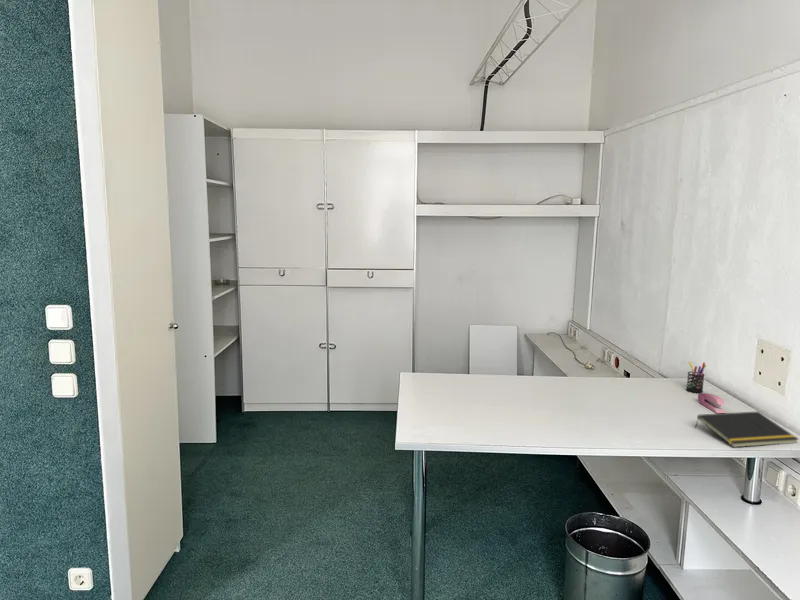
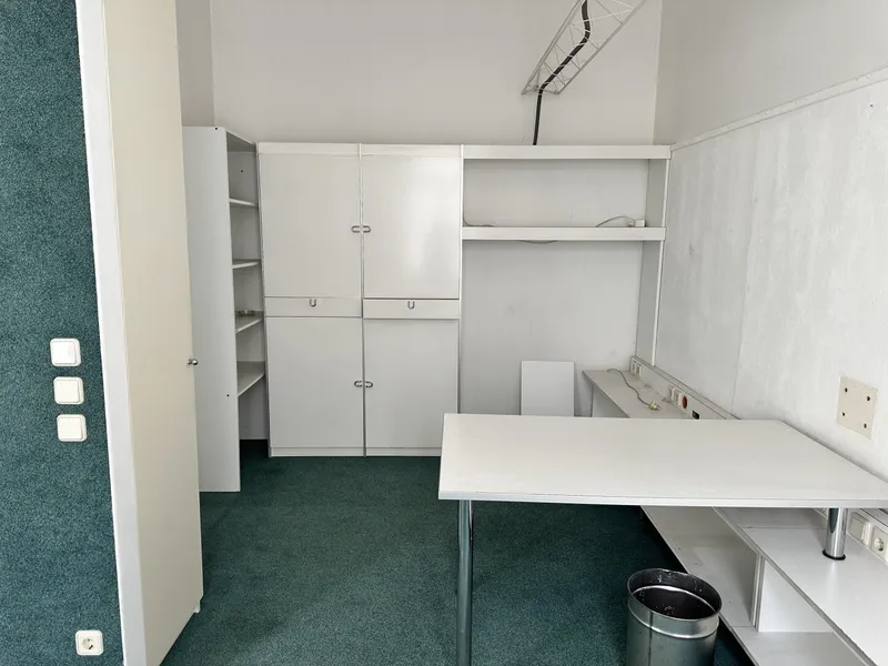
- pen holder [685,361,707,394]
- notepad [694,411,800,448]
- stapler [697,392,726,414]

• **Your instructions**:
All of the material above is to be retyped exactly, with no pictures included.

• **Solved exercise**:
- pen holder [685,361,707,394]
- notepad [694,411,800,448]
- stapler [697,392,726,414]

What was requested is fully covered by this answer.